Bauman nos fala de uma modernidade líquida e de valores etéreos, de necessidades que são satisfeitas e que mais tarde se esquecem para buscar novas experiências… deixando, às vezes um coração vazio do que longe de amadurecer, enfrenta mais e mais a sua própria solidão.
Vamos falar hoje deste curioso conceito: O amor líquido.
O amor líquido ou a fragilidade de nossos laços
É possível que essa idéia lhe seja conhecido. Ou pode até mesmo que não se sinta nada identificado/a, mas, seja como for, há algo que é verdade: o modo em que nos relacionamos é muito diferente de há uns anos. Temos mais oportunidades, mais mecanismos para conhecer pessoas, embora por vezes, ter um mundo mais amplo e acessível, não nos traz nem uma autêntica felicidade.

Vamos ver em que pontos se baseia o conceito do amor líquido:
As pessoas, mais do que relações estabelecemos conexões.

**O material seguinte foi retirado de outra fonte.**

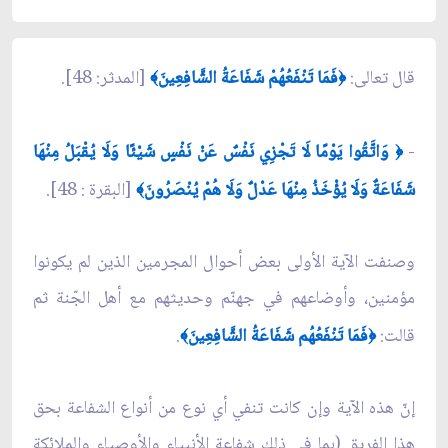
قال تعالى:
فَمَا تَنْفَعُهُمْ شَفَاعَةُ الشَّافِعِينَ
[المدثر: 48].
﴾
﴿
-
وَاتَّقُوا يَوْمًا لَا تَجْزِي نَفْسٌ عَنْ نَفْسٍ شَيْئًا وَلَا يُقْبَلُ مِنْهَا
﴿
شَفَاعَةٌ وَلَا يُؤْخَذُ مِنْهَا عَدْلٌ وَلَا هُمْ يُنْصَرُونَ
[البقرة : 48].
﴾
وصنفت الآية الأولى‏ بعض أحوال المجرمين الذين لم يكونوا
مؤمنين، وأوضاعهم في جهنّم وحديثهم مع أهل الجّنة ثم
قالت:
فَمَا تَنْفَعُهُم شَفَاعَةُ الشَّافِعِينَ
.
﴾
﴿
إنّ هذه الآية وإن كانت تنفي أي ‏نوع من أنواع الشفاعة بحق
هذا الفريق (بما في ذلك شفاعة الأنبياء والأوصياء والملائكة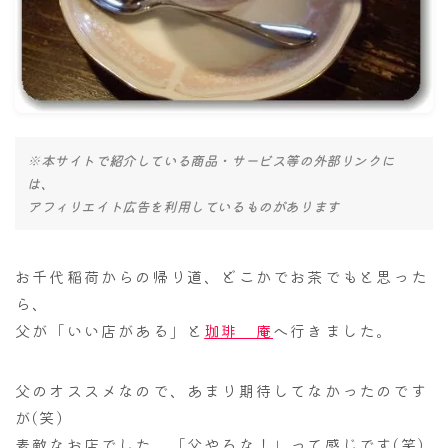
ナナちゃん人形
※本サイトで紹介している商品・サービス等の外部リンクに
は、
アフィリエイト広告を利用しているものがあります
お千代稲荷からの帰り道、どこかでお茶でもと思った
ら、
父が「いい店がある」と
珈琲 庵
へ行きました。
父のオススメなので、あまり期待してなかったのです
が(笑)
素敵なお店でした。「父やるな！」って感じです(笑)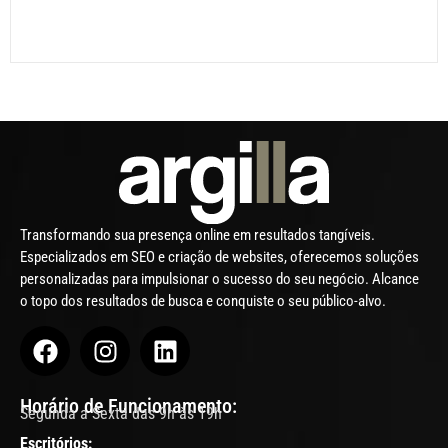
Transformando sua presença online em resultados tangíveis.
Especializados em SEO e criação de websites, oferecemos soluções
personalizadas para impulsionar o sucesso do seu negócio. Alcance
o topo dos resultados de busca e conquiste o seu público-alvo.
Horário de Funcionamento:
Segunda a Sexta das 9h às 19h
Escritórios: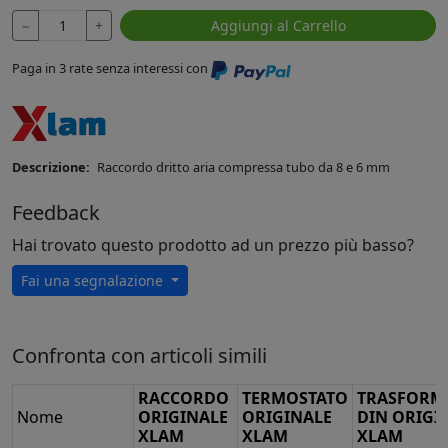
−
+
Aggiungi al Carrello
Paga in 3 rate senza interessi con
Descrizione:
Raccordo dritto aria compressa tubo da 8 e 6 mm
Feedback
Hai trovato questo prodotto ad un prezzo più basso?
Fai una segnalazione
Confronta con articoli simili
RACCORDO
TERMOSTATO
TRASFORM
Nome
ORIGINALE
ORIGINALE
DIN ORIGI
XLAM
XLAM
XLAM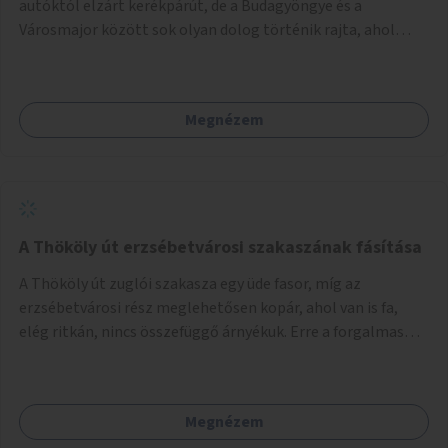
autóktól elzárt kerékpárút, de a Budagyöngye és a
Városmajor között sok olyan dolog történik rajta, ahol
nagyon kell figyelni (villamos keresztezi, 4 sávos autóúton
halad át, lámpa nélküli kereszteződések vannak rajta). Az
ötletem az, hogy ezt a szakaszt egy oktató jellegű,
Megnézem
bemutató kerékpárúttá varázsoljuk, ahol a gyerekek a valós
forgalomban megtehetik első útjaikat (szülői
felügyelettel). Ez egy nagyon forgalmas szakasz és nagyon
sok gyerekkel közlekedő szülőt látni nap, mint, nap, sok az
iskola, óvoda a környéken. Dupla kitáblázásokkal,
fényvisszaverős táblákkal, az aszfalt erősebb színre
A Thököly út erzsébetvárosi szakaszának fásítása
festésével és egyéb oktató táblákkal valósítanám meg az
A Thököly út zuglói szakasza egy üde fasor, míg az
ötletet.
erzsébetvárosi rész meglehetősen kopár, ahol van is fa,
elég ritkán, nincs összefüggő árnyékuk. Erre a forgalmas
erzsébetvárosi útszakaszra a meglévő fasor sűrítésére,
illetve ahol a közművek engedik, új fák ültetésére lenne
szükség.
Megnézem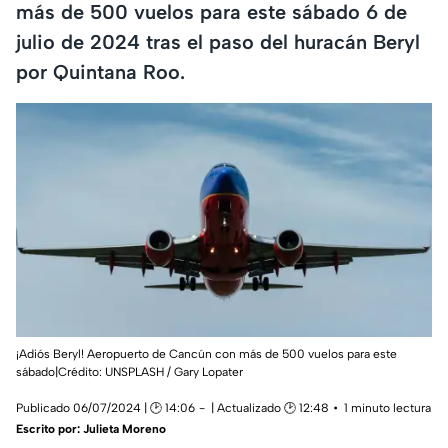
más de 500 vuelos para este sábado 6 de
julio de 2024 tras el paso del huracán Beryl
por Quintana Roo.
¡Adiós Beryl! Aeropuerto de Cancún con más de 500 vuelos para este
sábado|Crédito: UNSPLASH / Gary Lopater
Publicado 06/07/2024 | 🕑 14:06
| Actualizado 🕑 12:48
1 minuto lectura
Escrito por:
Julieta Moreno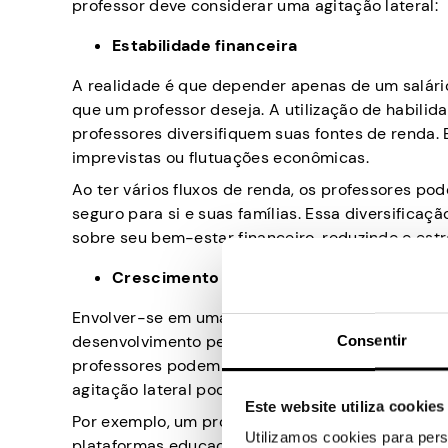
professor deve considerar uma agitação lateral:
Estabilidade financeira
A realidade é que depender apenas de um salário
que um professor deseja. A utilização de habili
professores diversifiquem suas fontes de renda.
imprevistas ou flutuações econômicas.
Ao ter vários fluxos de renda, os professores po
seguro para si e suas famílias. Essa diversifica
sobre seu bem-estar financeiro, reduzindo o est
Crescimento Profissional e Desenvolvim
Envolver-se em uma agitação lateral também pode
desenvolvimento pessoal de um professor. O ensin
Consentir
professores podem buscar novos desafios e cam
agitação lateral pode fornecer exatamente isso.
Este website utiliza cookies
Por exemplo, um professor interessado em redaçã
Utilizamos cookies para pers
plataformas educacionais, aprimorando suas habi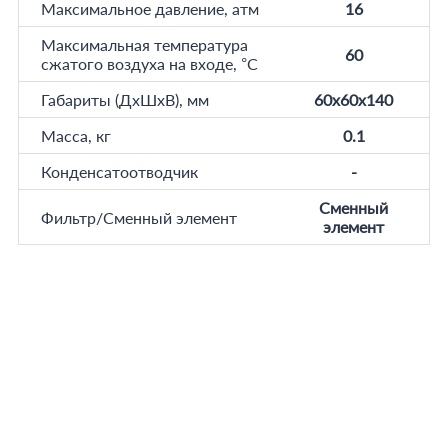
Максимальное давление, атм
16
Максимальная температура
60
сжатого воздуха на входе, °C
Габариты (ДхШхВ), мм
60x60x140
Масса, кг
0.1
Конденсатоотводчик
-
Сменный
Фильтр/Сменный элемент
элемент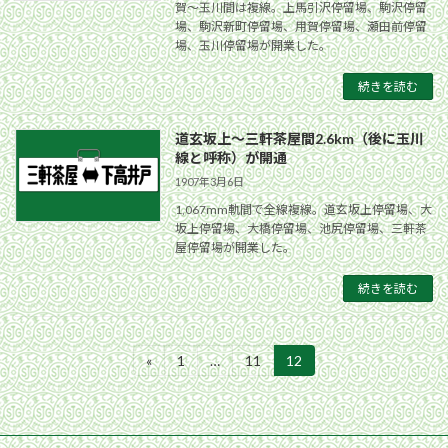
賀〜玉川間は複線。上馬引沢停留場、駒沢停留
場、駒沢新町停留場、用賀停留場、瀬田前停留
場、玉川停留場が開業した。
続きを読む
道玄坂上〜三軒茶屋間2.6km（後に玉川
線と呼称）が開通
1907年3月6日
1,067mm軌間で全線複線。道玄坂上停留場、大
坂上停留場、大橋停留場、池尻停留場、三軒茶
屋停留場が開業した。
続きを読む
投
«
1
…
11
12
固
固
固
定
定
定
稿
ペ
ペ
ペ
ー
ー
ー
の
ジ
ジ
ジ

Trocamos idéias, pensamentos e afetos, mas é comum que este tipo de relações não haja muito tempo. Hoje em dia, é muito curioso ver que muitas pessoas quando querem terminar uma relação de amizade, “bloqueiam” em suas redes sociais a essa pessoa, dando a entender que já não quiser definir mais contato.
Nossas relações se escorrem de nossas mãos e de nossas vidas quase sem que nos demos conta. São muitas as pessoas que alegam não entender porque eles duram tão pouco os casais. Sentem-Se incompreendidos, como se vivessem em um mundo próprio, onde ninguém mais se encaixa. Apesar de ter mais meios para conhecer pessoas, são muitos os que continuam sentindo-se sozinhos.

De acordo com Zygmunt Bauman, as relações atuais, acabam tão rápido como se iniciam. Cortamos os laços acreditando que assim voltamos a ser livres de novo, mas o que acontece na realidade é que armazenamos certo desânimo, acumulando pouco a pouco, um problema sobre o outro.
Às vezes, há pessoas que vêem os outros como “bens de consumo”. Objetos que usar e, em seguida, abandonar por outros melhores. Uma espécie de sociedade de consumo, onde nos dedicamos a colecionar “relações” e “experiências”. Sensações pontuais que possam atender a uma necessidade específica, para, em seguida, procurar algo novo.

Vale a pena ter em conta que “o amor líquido”, não se concentra apenas nas relações afetivas. Também podemos aplicá-lo ao “amor-próprio”. Hoje em dia as crises pessoais, baixa auto-estima ou falta de maturidade são os pilares que parecem definir uma quantidade grande de pessoas. Uma personalidade imatura encontrará muita dificuldade para conseguir seus propósitos, ou mesmo para construir a sua própria felicidade. Também não conseguirá edificar uma relação de casal saudável e satisfatória. Se eu não confio em mim mesmo e não acho em mim, não serei capaz de dar à outra pessoa uma verdadeira felicidade, assim que é mais fácil ir de par em par para preencher o meu vazio, sem a necessidade de tomar uma atitude.
Pode-se dizer que são muitas as críticas que tem recebido o conceito do “amor líquido” por essa visão em ocasiões muito fatalista sobre as relações humanas. É possível que seja algo negativo, e até mesmo desconsolador, mas “a modernidade líquida” e a sua interessante envolvimento nos faz pensar em muitas das coisas que vemos e vivenciamos hoje em dia.

Você está de acordo? Não hesite em deixar-nos a sua reflexão para poder enriquecer-nos e aprender entre todos. E lembre-se, se você gostou deste artigo, conhece-se também se existe o destino, o amor.